Text to read =
# UNO Film Production (2012-2013)



## kelpike (Feb 7, 2013)

Hi Everyone! 

I decided to go ahead and apply to the University of New Orleans based on its mention in the Film School Confidential and the fact that so much industry work is happening in New Orleans right now.  But, I've had a difficult finding much info. about the program.  Even Film School Confidential is kind of vague about it, due to the uncertanties of its post-Katrina development.  Does anyone have any information or interest in this program?  

Thanks!


----------



## Joshua J. (Feb 5, 2014)

Let me preface this by saying I had a 3.95 grade average, was president of UNO Filmmakers, directed an award-winning spring film for the department, and played a small hand in helping start the UNO Film Fest. I say all this to explain that I'm not a "sour grapes" or "F" student who couldn't hack it, I was a huge supporter during most of my time there, and forgave a lot of what I saw happening.
Professors were frequently unprepared for class, the hands-on part of the syllabus was often abandoned for lack of preparation on professors' parts. Only 2 out of around 10 MFA students in my grade decided to complete it -- and none of them within a year of when they were supposed to graduate.
I once caught a professor bad-mouthing me to another grad student with his office door open as I was walking by the office. I later called him out on this and was told I better watch what I say. He then demoted me from my position managing the media center without being able to tell me a single thing I had done wrong.
I eventually had to report my professor for misconduct for letting me make a 96-minute feature film over the course of 2.5 years then being told out of the blue at my defense that I was failing and not even allowed to defend! It turned out professors had not watched the 3 preview cuts of the film I'd delivered them over the course of those years, they were "too busy."

Given records =
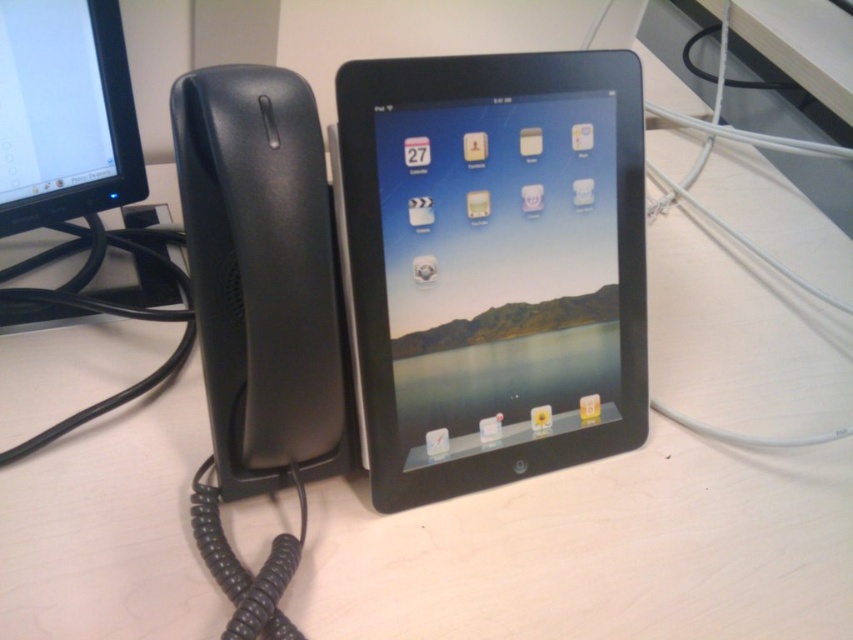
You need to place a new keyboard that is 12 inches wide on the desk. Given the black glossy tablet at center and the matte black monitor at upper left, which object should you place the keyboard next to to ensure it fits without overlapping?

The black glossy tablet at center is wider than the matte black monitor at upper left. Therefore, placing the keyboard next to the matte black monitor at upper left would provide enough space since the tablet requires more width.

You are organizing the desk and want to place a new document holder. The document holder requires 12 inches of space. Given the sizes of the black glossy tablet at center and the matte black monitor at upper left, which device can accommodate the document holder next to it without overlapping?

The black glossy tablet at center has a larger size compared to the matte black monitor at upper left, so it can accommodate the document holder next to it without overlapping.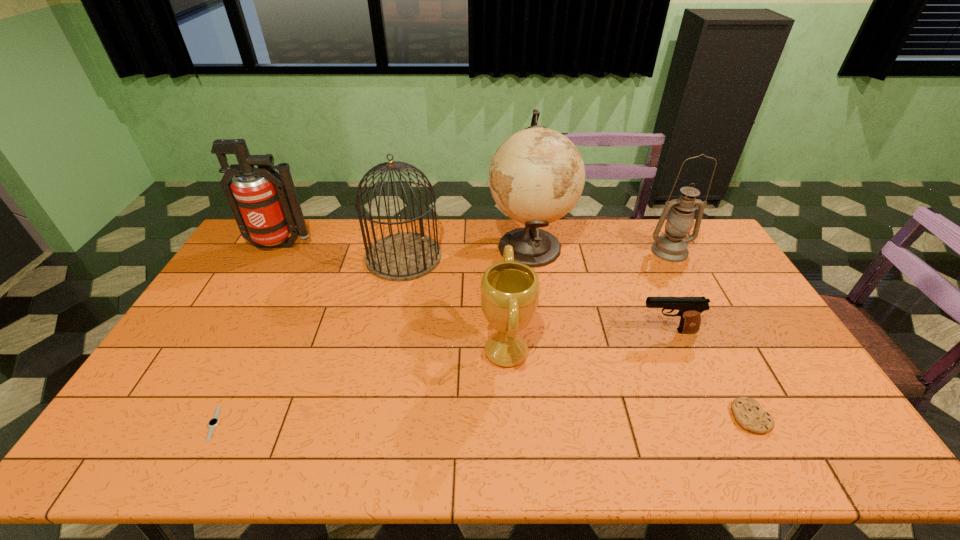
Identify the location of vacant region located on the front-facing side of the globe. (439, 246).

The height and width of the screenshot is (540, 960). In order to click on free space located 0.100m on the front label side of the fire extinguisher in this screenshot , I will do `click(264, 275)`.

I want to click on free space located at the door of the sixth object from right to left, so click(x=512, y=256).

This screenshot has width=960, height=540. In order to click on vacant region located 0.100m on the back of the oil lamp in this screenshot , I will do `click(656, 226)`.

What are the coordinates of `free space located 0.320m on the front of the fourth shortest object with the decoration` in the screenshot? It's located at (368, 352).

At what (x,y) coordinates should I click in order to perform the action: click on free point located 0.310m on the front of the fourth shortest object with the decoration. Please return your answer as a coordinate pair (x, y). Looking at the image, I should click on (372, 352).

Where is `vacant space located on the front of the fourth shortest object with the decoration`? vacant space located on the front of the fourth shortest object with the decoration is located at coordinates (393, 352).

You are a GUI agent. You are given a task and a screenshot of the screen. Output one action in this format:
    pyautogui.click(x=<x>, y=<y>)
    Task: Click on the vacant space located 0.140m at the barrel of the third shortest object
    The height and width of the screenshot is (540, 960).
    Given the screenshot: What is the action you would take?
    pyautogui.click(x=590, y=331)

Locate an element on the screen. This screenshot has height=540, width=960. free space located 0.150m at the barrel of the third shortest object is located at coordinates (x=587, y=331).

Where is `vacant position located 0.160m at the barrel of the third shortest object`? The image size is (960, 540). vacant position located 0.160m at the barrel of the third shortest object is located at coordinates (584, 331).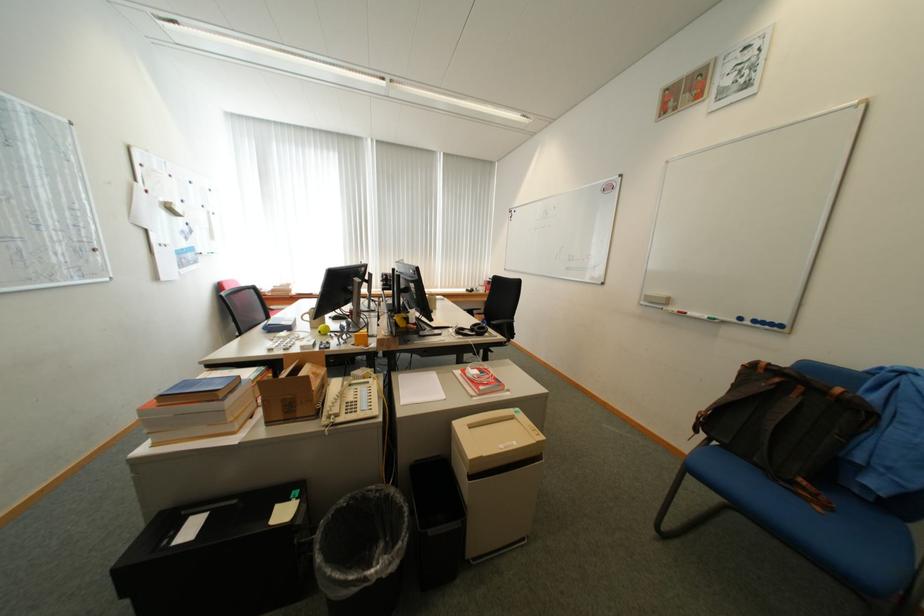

Exercise set =
- a) Answer these questions about the forum thread on the UNO film program:
(i) Which book did kelpike cite as one reason for applying to the University of New Orleans?
(ii) According to Joshua J., how many of the roughly 10 MFA students in that grade decided to complete the program?
(iii) How long was the feature film Joshua J. made, and over how many years was it made?
- b) Resume the forum thread on the UNO film program, starting after its last sentence.

Answers to each task =
- a)
(i) Film School Confidential.
(ii) Two.
(iii) It was 96 minutes long and was made over 2.5 years.

- b)
I was told I could make a whole new film at my own expense of around $10-15,000 (and without loans since I was no longer a full-time student)! Initially, I had been told they weren't allowed to grade me on the artistic quality of my film, so I guess I was being graded on its politics (which my professor made abundantly clear he disagreed with).
I mentioned that they had passed some much worse films in my time at UNO, professors even agreed with me. One giggled sheepishly. They wouldn't say specifically why mine was being failed, but its my opinion that politics played a role (my thesis chair was fond of discussing his Christianity and right-wing politics with students).
All I wanted was a chance to complete my degree -- even at my own expense -- but by the time I saved money to return my first semester's credits were about to expire. So, the university would have to approve my re-entry -- which they chose not to, despite my good record. They said whatever I was taught by them years ago was no longer relevant in the industry -- as good a reason for not attending UNO as I can think of!
We were assigned thesis professors, rather than given any input on our thesis committee. It's a very top-down, authoritarian department with a lot of politics, and my experiences trying to take the issue to the university lead me to believe the whole university is structured that way. The number of graduate students who proceed to graduation on-time are almost non-existent, and there are a really high number who decide not to graduate at all because of the departmental BS.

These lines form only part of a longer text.